Ces trois chemins sont ceux qui mènent au Vatican, à la basilique de la voie
d’Ostie et à la basilique des apôtres de la Via Appia, connue
aujourd’hui sous le nom de Saint-Sébastien.
Plus intéressant pour le thème de cette
session : vers la fin du viie
siècle, le pape d’origine syrienne Serge Ier (687-701) ordonna de
faire une procession, partant de Saint-Adrien au Forum romain jusqu’à Sainte-Marie-Majeure,
aux quatre fêtes « de l’Annonciation du Seigneur, de la Dormition et de la
Nativité de la sainte Mère de Dieu et toujours vierge, Marie, et de
Saint-Siméon, que les Grecs appellent Ypapante [Rencontre] ».
Ces quatre fêtes existaient déjà à Rome. En les dotant d’une procession
liturgique, le pape Serge leur donnait de l’éclat et surtout établissait entre
elles un lien marial qui devait s’imposer : le 2 février, qui célébrait la
rencontre du vieillard Siméon avec le Messie attendu, allait recevoir en pays
francs, au milieu du viiie
siècle, l’appellation de Purification de Marie ; le 25 mars devait aussi
infléchir son nom dans un sens marial, en passant de l’Annuntiatio Domini à
Annuntiatio beatae Mariae Virginis. Pour le 15 août, l’appellation
grecque de Dormition passa à celle d’Assomption également au viiie siècle, et l’oraison de
la collecte à Saint-Adrien dans le Sacramentaire grégorien exprime déjà avec
netteté la foi commune de l’Église (sancta Dei genitrix mortem subiit
temporalem, nec tamen mortis nexibus deprimi potuit, quae Filium tuum Dominum
nostrum de se genuit incarnatum). La piété populaire
ajouta jusqu’au xvie
siècle une procession nocturne aux flambeaux accompagnant l’icône du Christ du
Latran au Forum et de là à Sainte-Marie-Majeure : le Christ venant saluer
sa Mère. De ces quatre fêtes seule la procession le 2 février, avec les cierges
allumés, devait garder sa popularité jusqu’à nos jours, sous le nom en France
de Chandeleur.
À côté de ces processions festives, axées sur
les mystères du Christ, la liturgie latine a connu d’autres processions,
appelons-les lustratives, qui se sont substituées à des rites du paganisme. Ce
sont les Rogations en Gaule, la Litanie majeure à Rome.
Vers 470, saint Mamert, évêque de Vienne,
fixa aux trois jours précédant l’Ascension une procession de supplication,
accompagnée de jeûne (en plein Temps pascal !) pour obtenir la fin de
tremblements de terre dans la région de Lyon et Vienne. On appela ces
processions les Rogations : leur nom indique bien leur fonction, et le
premier concile d’Orléans en 511 les étendit à toute la Gaule.
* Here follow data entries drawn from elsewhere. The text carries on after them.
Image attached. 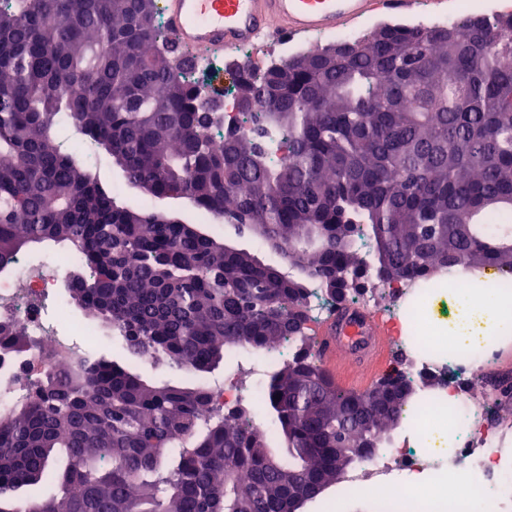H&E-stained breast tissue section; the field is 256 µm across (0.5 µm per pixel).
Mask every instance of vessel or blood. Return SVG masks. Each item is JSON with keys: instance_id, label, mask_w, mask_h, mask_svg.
Here are the masks:
<instances>
[{"instance_id": "1", "label": "vessel or blood", "mask_w": 512, "mask_h": 512, "mask_svg": "<svg viewBox=\"0 0 512 512\" xmlns=\"http://www.w3.org/2000/svg\"><path fill=\"white\" fill-rule=\"evenodd\" d=\"M416 0H161L165 24L177 49L202 60L224 51L254 46L273 36H318L336 32L379 10H410ZM331 378L361 388L378 376L391 347L376 315L342 309L317 332ZM361 353L363 366L349 371L339 352Z\"/></svg>"}]
</instances>
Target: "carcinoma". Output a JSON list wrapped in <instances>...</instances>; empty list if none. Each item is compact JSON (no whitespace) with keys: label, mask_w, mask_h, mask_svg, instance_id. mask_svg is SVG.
<instances>
[{"label":"carcinoma","mask_w":512,"mask_h":512,"mask_svg":"<svg viewBox=\"0 0 512 512\" xmlns=\"http://www.w3.org/2000/svg\"><path fill=\"white\" fill-rule=\"evenodd\" d=\"M151 14L156 0H0V274L31 244H68L70 299L125 353L26 380L0 417V512H297L366 459L351 448L380 453L417 394L400 360L366 397L331 382L307 283L346 308L374 279L512 273V16L383 26L242 69L248 133L206 111ZM100 153L120 182L100 181ZM130 187L256 233L288 271L130 205ZM0 336L1 370L40 345L20 321ZM287 338L259 409L135 369L165 356L197 377ZM46 483L55 495L20 506Z\"/></svg>","instance_id":"1"}]
</instances>
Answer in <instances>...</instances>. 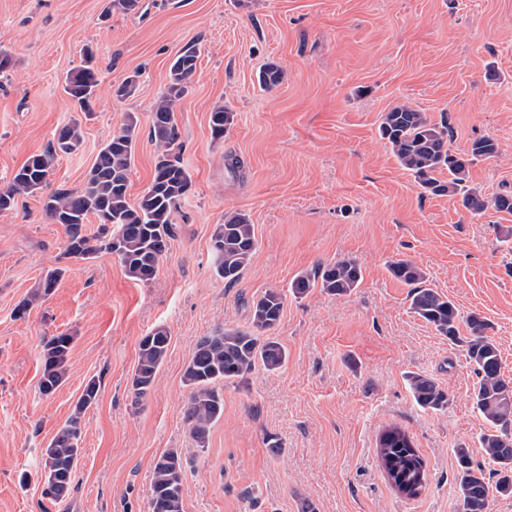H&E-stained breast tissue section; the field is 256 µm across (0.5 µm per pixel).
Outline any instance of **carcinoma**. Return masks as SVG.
<instances>
[{
  "instance_id": "1",
  "label": "carcinoma",
  "mask_w": 512,
  "mask_h": 512,
  "mask_svg": "<svg viewBox=\"0 0 512 512\" xmlns=\"http://www.w3.org/2000/svg\"><path fill=\"white\" fill-rule=\"evenodd\" d=\"M197 61L196 46L183 47L169 67L167 84L152 105L149 134L156 148V163L150 184L136 202L129 199L139 133V119L133 112L126 114L120 130L99 149L81 188L57 189L44 197L46 217L66 228L63 258L87 261L104 251L116 256L126 273L137 281L148 282L156 276L160 260L175 237L178 207L193 186L183 161L176 112L196 71ZM98 74L94 57L87 52L64 78V93L86 115L90 114L91 101L98 91ZM281 79L282 70L273 63L258 75L260 85L269 90L278 86ZM233 122V112L222 105L214 107L209 116L212 138H224ZM379 129L401 167L411 172L423 192L434 196L460 195L464 207L473 214L487 208V202L468 186L469 168L479 159L495 156L494 140L476 139L466 155L454 154L448 147L447 127L432 123L425 113L405 103L385 112ZM82 144L81 125L71 119L45 153L30 157L13 172L9 184L0 188V212L13 209L17 196L49 185L55 158L78 151ZM101 213L108 214L112 220V233L93 244L84 234V224L88 217ZM256 247L253 224L248 217L242 213L225 215L224 223L215 226L210 238L217 276L227 284L239 281ZM389 272L412 286V312L433 326L439 335L466 347L467 356L475 366L478 382L473 401L488 424L479 443L481 451L497 465L495 485H490L484 471L473 465L470 448L460 446L454 449V454L463 512H489L491 492L512 495V385L501 374L499 350L484 336L487 323L477 314L468 318L471 335L459 334L456 307L447 296L425 286L426 274L420 267L397 260L389 265ZM62 274L61 268L47 272L41 288L18 304L16 316H23L37 299L48 295ZM361 281V266L354 260H341L298 275L291 281L289 292L301 298L319 287L331 294L348 295ZM284 300V293L269 288L251 302V329L219 328L196 342L183 370V381L190 389L183 406V422L198 447H206L212 425L224 415V396L217 384L242 379L258 366L275 371L285 364L286 350L275 337L268 335L281 320ZM73 342L74 337L66 333L44 342L38 385L41 395L50 396L63 384ZM169 346L168 330L161 326L140 339L131 379L135 398L144 397L153 387ZM409 382L420 407L441 411L448 406V394L432 379L412 374ZM98 394V382L89 379L72 413L45 449L43 496L58 500L71 489L81 451L82 419L97 401ZM378 456L389 481L397 488L402 484L417 486L426 479L424 460L409 436L398 427L380 435ZM183 474L182 456L174 449L155 461L149 512H183Z\"/></svg>"
}]
</instances>
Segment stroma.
Returning <instances> with one entry per match:
<instances>
[{
	"instance_id": "1",
	"label": "stroma",
	"mask_w": 512,
	"mask_h": 512,
	"mask_svg": "<svg viewBox=\"0 0 512 512\" xmlns=\"http://www.w3.org/2000/svg\"><path fill=\"white\" fill-rule=\"evenodd\" d=\"M0 0V186L44 153L78 112L63 91L84 49L100 89L84 144L59 156L50 189L80 188L99 148L127 113L140 119L129 195L156 162L150 111L173 57L189 43L197 69L176 118L193 181L177 234L147 283L106 252L67 262L56 287L24 318L16 306L56 267L67 234L42 193L0 212V512H148L156 459L187 461L184 512H462L454 450L473 448L487 424L472 399L477 376L464 347L410 310L390 262L421 267L460 318L479 314L512 379V214L492 202L512 192V0ZM281 83L262 90L260 68ZM139 74L135 92L112 90ZM406 103L446 126L462 154L488 137L496 156L470 168L488 203L478 215L458 196L424 193L381 138L384 112ZM234 123L213 140L209 115ZM247 215L257 249L235 285L214 271L210 235L225 214ZM356 260L361 285L336 296L286 297L272 334L288 361L224 385V415L198 449L182 420L183 369L197 340L221 326L248 328L250 304L288 289L300 273ZM168 356L150 393L135 399L138 343L156 326ZM67 333L65 382L38 392L42 346ZM444 389L447 409L420 407L409 374ZM100 384L83 418L73 488L41 494L43 453L89 379ZM402 428L426 463L420 494L399 493L377 457L380 434Z\"/></svg>"
}]
</instances>
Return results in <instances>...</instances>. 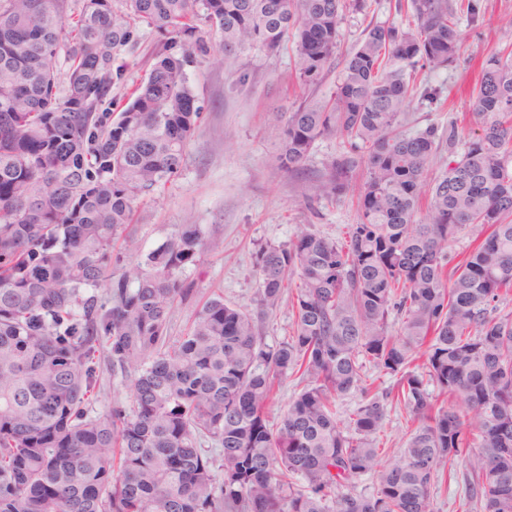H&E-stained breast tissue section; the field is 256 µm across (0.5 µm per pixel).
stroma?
I'll return each instance as SVG.
<instances>
[{"instance_id": "1", "label": "stroma", "mask_w": 512, "mask_h": 512, "mask_svg": "<svg viewBox=\"0 0 512 512\" xmlns=\"http://www.w3.org/2000/svg\"><path fill=\"white\" fill-rule=\"evenodd\" d=\"M394 0H370L368 15L347 14L342 25L343 49L360 38L368 21L407 24ZM478 25L459 17L461 42L455 61L445 68L424 67L421 85L437 89L441 103L413 100L407 130L427 125L447 132L475 126L470 91L480 56L512 44V0H484ZM189 83L204 119L195 130L180 175L155 199L138 205L125 232L129 248L124 268L135 267L170 237L175 225L192 223L202 230L203 250L186 271L193 288L190 300L176 303L168 334L182 335L199 303L213 296L249 311H258L259 277L252 253L261 245H284L307 225L330 238H341L357 223L350 197L339 201L313 199L312 188L328 162L343 150L341 138L318 140L297 173H286L275 161L279 139L276 113L285 111L303 90L293 72V53L284 47L269 52L259 47L224 55L212 51L187 69Z\"/></svg>"}]
</instances>
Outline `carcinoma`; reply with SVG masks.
Segmentation results:
<instances>
[{
  "instance_id": "carcinoma-1",
  "label": "carcinoma",
  "mask_w": 512,
  "mask_h": 512,
  "mask_svg": "<svg viewBox=\"0 0 512 512\" xmlns=\"http://www.w3.org/2000/svg\"><path fill=\"white\" fill-rule=\"evenodd\" d=\"M461 7L472 25L483 17V0ZM369 8L0 0V512H436L457 460L465 512H512V48L482 62L477 128L448 126L432 180L443 135L404 129L414 98L437 99L417 68L456 59L449 0L397 3L408 26L368 23L330 101L303 96L276 115L290 173L319 139L344 138L313 193L357 190L359 222L341 239L303 227L259 246L260 313L213 297L170 339L201 254L197 224L176 225L135 272L120 267L137 205L179 174L203 120L195 58L289 43L313 90L345 15ZM148 31L154 62L117 110L112 92ZM285 297L291 332L270 345L263 317ZM102 348L132 393L95 415ZM370 369L393 383L375 386ZM287 376L298 392L274 421ZM390 408L407 427L384 463ZM372 472V490L357 491Z\"/></svg>"
}]
</instances>
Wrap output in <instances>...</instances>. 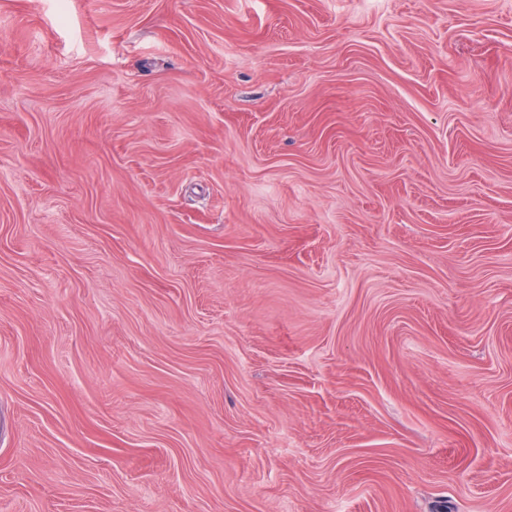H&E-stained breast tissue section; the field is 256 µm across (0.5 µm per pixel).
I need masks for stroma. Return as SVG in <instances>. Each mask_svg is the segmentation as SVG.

Succédant
peut-être à de vieux rites agraires, les Rogations demeurèrent jusqu’au milieu
du xxe siècle un des
temps forts de l’année dans un pays essentiellement rural. En parcourant les
chemins, le passage de la croix sacralisait l’espace paroissial, et la
communauté, qui la suivait en chantant la litanie des saints, remettait à Dieu
les travaux des champs et la fécondité de la terre.
Rome avait une procession semblable le 25
avril, la Litanie majeure, qui reprenait en partie le parcours de l’antique
procession des Robigalia. Partant de Saint-Laurent-in-Lucina, à
l’emplacement du fameux cadran solaire d’Auguste, elle prenait la Via Lata,
sortait de Rome par la porte Flaminienne, s’arrêtait successivement à la
basilique de Saint-Valentin et au pont Milvius. Mais, au lieu de poursuivre
dans la campagne romaine, comme aux Robigalia, jusqu’au temple du dieu
Robigo pour qu’il préserve les blés de la rouille (robigo), la
procession revenait vers la ville le long du Tibre pour aboutir à l’atrium de
la basilique vaticane. C’était, rappelle saint Grégoire le Grand, une
procession de supplication (supplicantes cum hymnis et canticis
spiritualibus properemur), qui s’achevait à la basilique Saint-Pierre en
action de grâce (ut ibidem sacra mysteria celebrantes, tam de antiquioribus
quam de praesentibus beneficiis[…] in quantum possumus referre gratias mereamur).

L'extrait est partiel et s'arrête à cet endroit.